À l'échelle du territoire, le volume concerné se mesure : de l'ordre de 4 087 maisons individuelles, environ 2 915 logements occupés par leur propriétaire, 546 diagnostics publiés pour 1 000 résidences principales. Ce volume ne préjuge d'aucune éligibilité individuelle : il indique seulement où se concentrent, à Grande-Synthe, les situations où le scénario décrit sur cette page a le plus de chances d'être pertinent.
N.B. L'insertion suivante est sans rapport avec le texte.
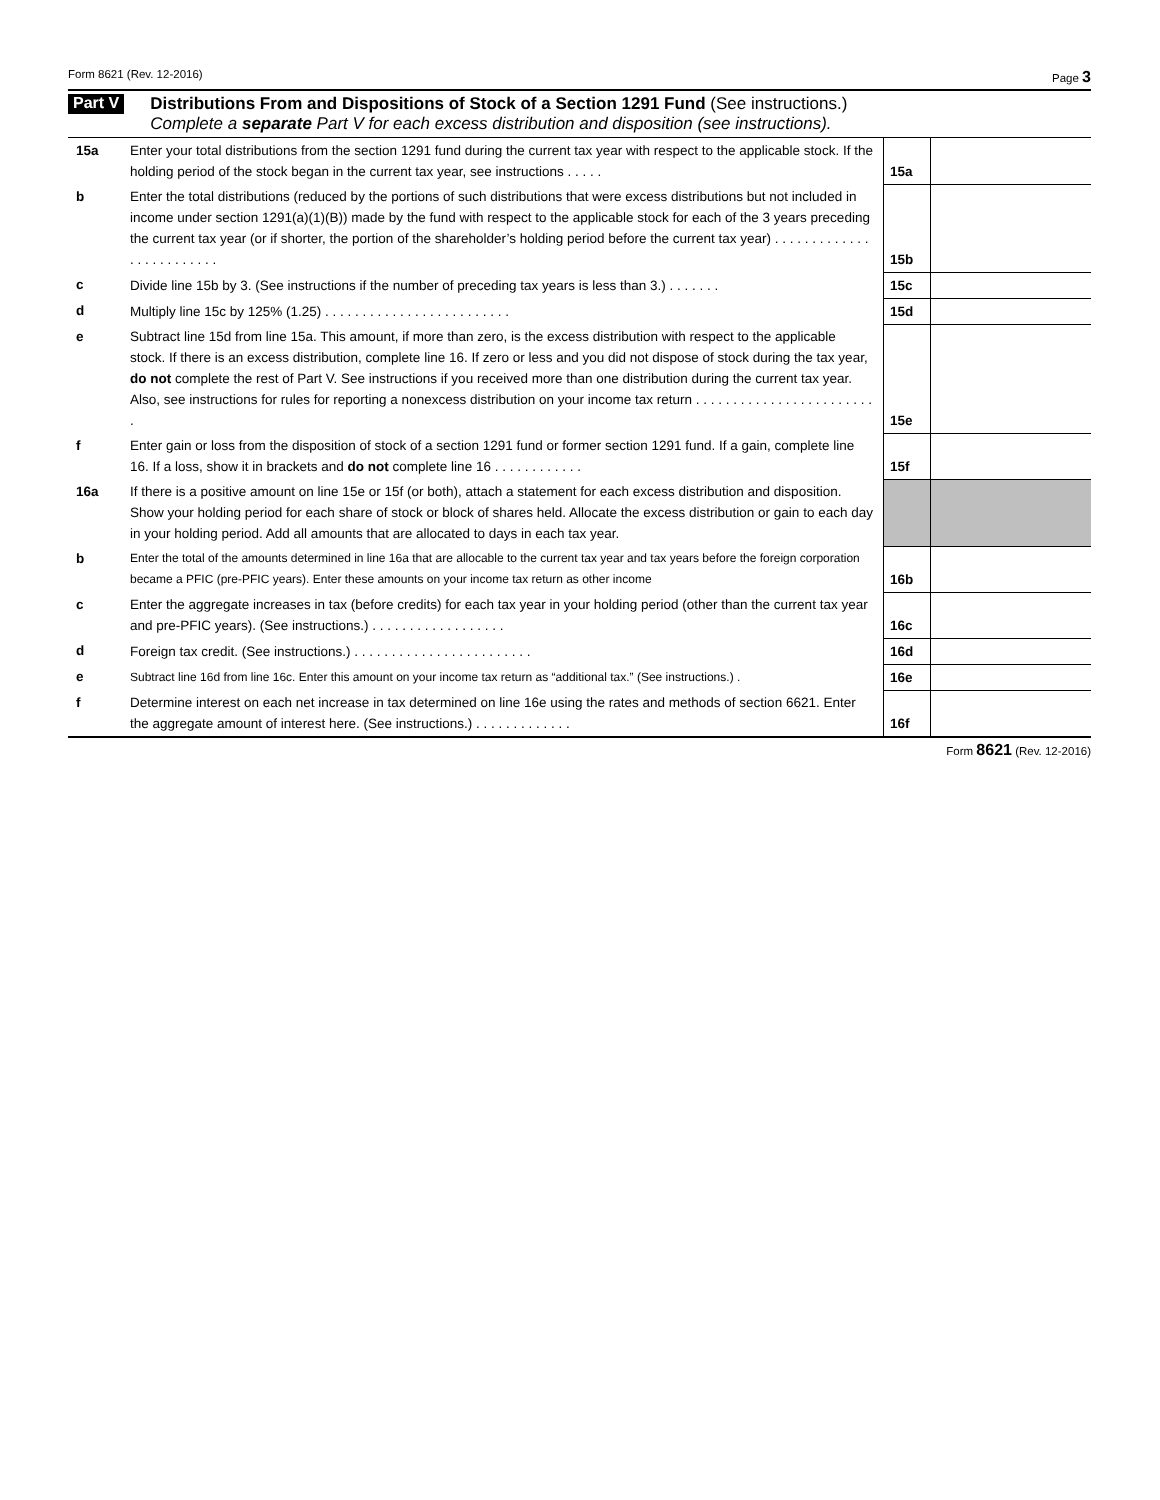Form 8621 (Rev. 12-2016) Page 3
Part V
Distributions From and Dispositions of Stock of a Section 1291 Fund (See instructions.)
Complete a separate Part V for each excess distribution and disposition (see instructions).
| 15a | Enter your total distributions from the section 1291 fund during the current tax year with respect to the applicable stock. If the holding period of the stock began in the current tax year, see instructions . . . . . | 15a | |
| b | Enter the total distributions (reduced by the portions of such distributions that were excess distributions but not included in income under section 1291(a)(1)(B)) made by the fund with respect to the applicable stock for each of the 3 years preceding the current tax year (or if shorter, the portion of the shareholder’s holding period before the current tax year) . . . . . . . . . . . . . . . . . . . . . . . . . | 15b | |
| c | Divide line 15b by 3. (See instructions if the number of preceding tax years is less than 3.) . . . . . . . | 15c | |
| d | Multiply line 15c by 125% (1.25) . . . . . . . . . . . . . . . . . . . . . . . . . | 15d | |
| e | Subtract line 15d from line 15a. This amount, if more than zero, is the excess distribution with respect to the applicable stock. If there is an excess distribution, complete line 16. If zero or less and you did not dispose of stock during the tax year, do not complete the rest of Part V. See instructions if you received more than one distribution during the current tax year. Also, see instructions for rules for reporting a nonexcess distribution on your income tax return . . . . . . . . . . . . . . . . . . . . . . . . . | 15e | |
| f | Enter gain or loss from the disposition of stock of a section 1291 fund or former section 1291 fund. If a gain, complete line 16. If a loss, show it in brackets and do not complete line 16 . . . . . . . . . . . . | 15f | |
| 16a | If there is a positive amount on line 15e or 15f (or both), attach a statement for each excess distribution and disposition. Show your holding period for each share of stock or block of shares held. Allocate the excess distribution or gain to each day in your holding period. Add all amounts that are allocated to days in each tax year. | | |
| b | Enter the total of the amounts determined in line 16a that are allocable to the current tax year and tax years before the foreign corporation became a PFIC (pre-PFIC years). Enter these amounts on your income tax return as other income | 16b | |
| c | Enter the aggregate increases in tax (before credits) for each tax year in your holding period (other than the current tax year and pre-PFIC years). (See instructions.) . . . . . . . . . . . . . . . . . . | 16c | |
| d | Foreign tax credit. (See instructions.) . . . . . . . . . . . . . . . . . . . . . . . . | 16d | |
| e | Subtract line 16d from line 16c. Enter this amount on your income tax return as “additional tax.” (See instructions.) . | 16e | |
| f | Determine interest on each net increase in tax determined on line 16e using the rates and methods of section 6621. Enter the aggregate amount of interest here. (See instructions.) . . . . . . . . . . . . . | 16f | |
Form 8621 (Rev. 12-2016)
Le reste à charge se finance, il ne se paie pas nécessairement au comptant : sur le cas type à Grande-Synthe, le reste à charge d'un ménage très modeste ressort à 6 000 € après aide ANAH et prise en charge de l'accompagnement. Étalé sur quinze ans en éco-prêt à taux zéro, cela représente de l'ordre de 35 € par mois, à comparer aux 1 700 € d'économie annuelle attendue sur la facture d'énergie.
L'écueil le plus coûteux reste un engagement de conventionnement signé sans simuler le manque à gagner locatif. Sa reprise après coup coûte couramment 10 à 20 % du poste, soit 5 865 850 € à 11 731 700 € sur le chiffrage retenu à Grande-Synthe — un montant qui n'est jamais couvert une seconde fois par l'aide, déjà consommée.
Le critère à écrire noir sur blanc dans le devis pour la remise à niveau d'un logement mis en location à Grande-Synthe est les critères de décence et un engagement de loyer maîtrisé. Sans cette mention, ni l'aide ni le certificat d'économies d'énergie ne sont sécurisés, et le contrôle sur site peut conduire à un refus de versement du solde.
Le parc local commande la faisabilité : sur 7 814 résidences principales, on estime 4 087 maisons individuelles (52 %) à Grande-Synthe. La vacance du logement pendant les travaux lourds y devient l'arbitrage dominant, bien avant le choix de matériau, pour la remise à niveau d'un logement mis en location.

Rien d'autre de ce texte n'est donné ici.